Missy is a beautiful girl. I'm so sorry for the loss of your girl. She seemed like such a sweet girls in your tribute. You gave her a great life and she loved you for it. I think the bond with a rescued dog can be just as special as raising a puppy. I know it must have been tough to suddenly have to say goodye. I could see in her eyes how much she appreciated the life you shared with her. I hope you find peace knowing you gave her a great life and she will loves you forever for that. I know it takes time. Peace. RIP Missy... Keep us posted on any new dogs in your life.


----------



## jaybizy1800 (Jun 4, 2011)

Sorry for your loss. Thanks for sharing your video, she was a beautiful dog.


Sent from Petguide.com Free App


----------



## Wetdog (May 23, 2001)

Missy was a beautiful girl and it is easy to see why you would miss her so much.

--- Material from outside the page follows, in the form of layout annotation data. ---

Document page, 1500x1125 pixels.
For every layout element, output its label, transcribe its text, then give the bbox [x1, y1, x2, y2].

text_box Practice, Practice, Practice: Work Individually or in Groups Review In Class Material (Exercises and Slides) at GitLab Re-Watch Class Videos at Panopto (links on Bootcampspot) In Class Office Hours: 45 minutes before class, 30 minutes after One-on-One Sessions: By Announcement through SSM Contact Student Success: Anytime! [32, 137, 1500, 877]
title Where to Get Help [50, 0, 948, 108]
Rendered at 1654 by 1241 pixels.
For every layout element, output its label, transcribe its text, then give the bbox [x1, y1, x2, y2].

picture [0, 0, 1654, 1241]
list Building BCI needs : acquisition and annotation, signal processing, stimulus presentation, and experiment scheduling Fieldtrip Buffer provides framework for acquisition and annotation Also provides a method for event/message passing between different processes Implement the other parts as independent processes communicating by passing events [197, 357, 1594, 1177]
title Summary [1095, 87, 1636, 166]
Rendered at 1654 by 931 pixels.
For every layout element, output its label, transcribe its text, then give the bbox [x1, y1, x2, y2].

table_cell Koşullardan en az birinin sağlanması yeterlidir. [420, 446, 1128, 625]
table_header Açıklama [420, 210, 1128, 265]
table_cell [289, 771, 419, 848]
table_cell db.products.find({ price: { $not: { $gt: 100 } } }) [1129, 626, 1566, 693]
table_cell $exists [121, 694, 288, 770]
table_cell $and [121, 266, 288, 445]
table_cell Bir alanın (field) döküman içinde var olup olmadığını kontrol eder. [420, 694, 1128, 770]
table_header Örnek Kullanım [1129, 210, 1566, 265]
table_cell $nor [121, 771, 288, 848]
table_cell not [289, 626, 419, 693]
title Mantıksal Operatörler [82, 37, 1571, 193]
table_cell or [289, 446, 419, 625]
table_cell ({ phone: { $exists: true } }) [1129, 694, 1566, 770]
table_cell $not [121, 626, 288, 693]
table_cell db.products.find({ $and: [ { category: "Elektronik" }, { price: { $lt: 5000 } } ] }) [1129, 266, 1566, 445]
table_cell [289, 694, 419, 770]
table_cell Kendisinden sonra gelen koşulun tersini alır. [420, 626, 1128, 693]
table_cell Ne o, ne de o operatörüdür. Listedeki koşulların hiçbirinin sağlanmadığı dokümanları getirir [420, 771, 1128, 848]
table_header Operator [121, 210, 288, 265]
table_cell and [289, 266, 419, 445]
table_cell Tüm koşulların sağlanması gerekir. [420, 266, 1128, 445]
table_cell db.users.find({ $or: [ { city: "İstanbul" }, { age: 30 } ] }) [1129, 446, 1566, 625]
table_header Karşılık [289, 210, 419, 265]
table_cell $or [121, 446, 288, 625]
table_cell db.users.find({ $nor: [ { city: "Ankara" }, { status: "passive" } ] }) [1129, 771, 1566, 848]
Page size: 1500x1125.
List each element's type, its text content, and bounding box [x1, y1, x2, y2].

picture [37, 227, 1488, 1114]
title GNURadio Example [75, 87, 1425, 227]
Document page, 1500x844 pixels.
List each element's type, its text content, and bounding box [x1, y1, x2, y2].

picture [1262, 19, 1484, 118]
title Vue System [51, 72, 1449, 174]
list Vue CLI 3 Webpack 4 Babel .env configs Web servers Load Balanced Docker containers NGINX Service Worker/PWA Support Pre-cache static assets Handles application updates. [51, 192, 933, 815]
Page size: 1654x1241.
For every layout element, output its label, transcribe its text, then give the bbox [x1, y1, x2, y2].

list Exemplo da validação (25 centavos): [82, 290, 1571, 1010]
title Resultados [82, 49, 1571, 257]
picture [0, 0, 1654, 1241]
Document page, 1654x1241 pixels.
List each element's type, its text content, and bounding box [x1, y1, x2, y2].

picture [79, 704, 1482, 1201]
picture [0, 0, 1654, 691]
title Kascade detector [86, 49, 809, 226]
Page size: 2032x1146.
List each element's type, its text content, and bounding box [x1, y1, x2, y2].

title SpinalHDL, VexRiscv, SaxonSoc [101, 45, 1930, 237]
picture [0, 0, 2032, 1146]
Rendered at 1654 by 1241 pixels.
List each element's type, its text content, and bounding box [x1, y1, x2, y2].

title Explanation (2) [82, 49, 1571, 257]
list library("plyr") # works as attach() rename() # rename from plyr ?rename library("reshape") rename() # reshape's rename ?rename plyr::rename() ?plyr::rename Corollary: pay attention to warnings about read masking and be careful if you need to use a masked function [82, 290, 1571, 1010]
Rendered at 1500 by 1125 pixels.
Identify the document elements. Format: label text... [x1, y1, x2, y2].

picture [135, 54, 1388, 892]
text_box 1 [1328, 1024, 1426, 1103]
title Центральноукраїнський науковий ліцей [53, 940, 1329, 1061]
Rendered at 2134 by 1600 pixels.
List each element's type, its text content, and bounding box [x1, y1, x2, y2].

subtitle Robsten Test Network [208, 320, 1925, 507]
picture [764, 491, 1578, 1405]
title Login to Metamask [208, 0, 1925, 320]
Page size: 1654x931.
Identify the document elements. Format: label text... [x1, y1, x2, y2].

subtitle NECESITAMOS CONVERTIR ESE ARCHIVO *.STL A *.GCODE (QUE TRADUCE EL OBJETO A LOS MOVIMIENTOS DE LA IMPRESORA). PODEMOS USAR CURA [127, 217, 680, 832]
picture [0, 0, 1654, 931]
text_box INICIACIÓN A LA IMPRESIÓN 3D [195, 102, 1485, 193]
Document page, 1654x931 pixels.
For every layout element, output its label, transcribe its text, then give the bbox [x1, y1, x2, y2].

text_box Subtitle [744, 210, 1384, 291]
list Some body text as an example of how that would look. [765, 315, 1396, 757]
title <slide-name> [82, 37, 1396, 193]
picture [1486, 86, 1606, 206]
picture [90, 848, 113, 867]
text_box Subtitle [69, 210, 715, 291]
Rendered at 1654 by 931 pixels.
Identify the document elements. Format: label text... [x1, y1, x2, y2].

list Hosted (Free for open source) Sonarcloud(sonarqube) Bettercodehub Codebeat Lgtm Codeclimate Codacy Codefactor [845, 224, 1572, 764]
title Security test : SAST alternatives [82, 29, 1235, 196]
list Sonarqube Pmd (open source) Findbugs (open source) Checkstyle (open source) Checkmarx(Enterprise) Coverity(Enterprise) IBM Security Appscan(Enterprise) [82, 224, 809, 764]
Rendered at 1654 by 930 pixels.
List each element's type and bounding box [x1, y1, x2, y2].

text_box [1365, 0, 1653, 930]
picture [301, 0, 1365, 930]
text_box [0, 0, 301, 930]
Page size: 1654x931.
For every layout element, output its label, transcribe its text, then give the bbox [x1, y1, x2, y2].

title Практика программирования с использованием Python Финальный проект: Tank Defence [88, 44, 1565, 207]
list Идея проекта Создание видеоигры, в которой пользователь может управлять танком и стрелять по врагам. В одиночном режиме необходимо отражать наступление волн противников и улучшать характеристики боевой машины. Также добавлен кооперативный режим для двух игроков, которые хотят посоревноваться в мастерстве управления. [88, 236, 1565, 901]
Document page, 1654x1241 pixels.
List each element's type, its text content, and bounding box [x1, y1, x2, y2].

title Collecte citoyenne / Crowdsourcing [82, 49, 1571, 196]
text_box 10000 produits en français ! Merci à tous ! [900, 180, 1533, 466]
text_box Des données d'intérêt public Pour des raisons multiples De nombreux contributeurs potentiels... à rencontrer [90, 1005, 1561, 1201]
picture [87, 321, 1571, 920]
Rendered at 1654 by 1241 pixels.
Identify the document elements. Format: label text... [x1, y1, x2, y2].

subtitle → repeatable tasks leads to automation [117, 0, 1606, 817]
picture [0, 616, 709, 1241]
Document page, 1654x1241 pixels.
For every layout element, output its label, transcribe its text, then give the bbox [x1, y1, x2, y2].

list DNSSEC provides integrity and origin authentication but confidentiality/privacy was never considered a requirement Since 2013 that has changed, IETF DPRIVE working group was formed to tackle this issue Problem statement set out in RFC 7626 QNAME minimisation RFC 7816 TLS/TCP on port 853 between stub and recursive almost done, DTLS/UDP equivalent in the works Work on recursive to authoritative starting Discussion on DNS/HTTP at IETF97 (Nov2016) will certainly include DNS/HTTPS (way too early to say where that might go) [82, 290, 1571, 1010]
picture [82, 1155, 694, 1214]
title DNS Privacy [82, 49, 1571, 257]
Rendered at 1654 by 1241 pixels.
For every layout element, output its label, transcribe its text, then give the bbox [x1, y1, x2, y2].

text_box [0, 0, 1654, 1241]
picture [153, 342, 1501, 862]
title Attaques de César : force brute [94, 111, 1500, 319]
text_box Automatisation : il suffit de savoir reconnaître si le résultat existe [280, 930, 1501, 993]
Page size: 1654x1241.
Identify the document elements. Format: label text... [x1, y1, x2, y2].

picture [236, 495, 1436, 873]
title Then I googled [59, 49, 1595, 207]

Your video was a very nice tribute.


----------



## Bridget (Apr 5, 2004)

I am so sorry for your loss. She was a beautiful dog.


----------



## MissingMissy (Jan 2, 2014)

I'm sorry to hear of your loss, I also lost my Missy, on December 10th. She was only 5 years old, and died very suddenly due to twisted intestines. She was the sweetest, most loving and loyal dog I have ever known. She took her last breath in my arms, and although the pain is still strong, she gave me the best 5 years of my life. 

R.I.P. both Missy's. xx

Beautiful video, that reminded me so much of my own Missy. Thanks for sharing.


----------



## caview (Jun 30, 2008)

What a beautiful, sweet, lovely girl! I loved so much the way you were talking to her! You had such a deep love for each other! God bless you and your whole family in your loss! Missy reading was precious, her playing in the snow, and wearing the cap! Kids were wonderful with her! Very touching!! Thank you for sharing this special girl with us!


----------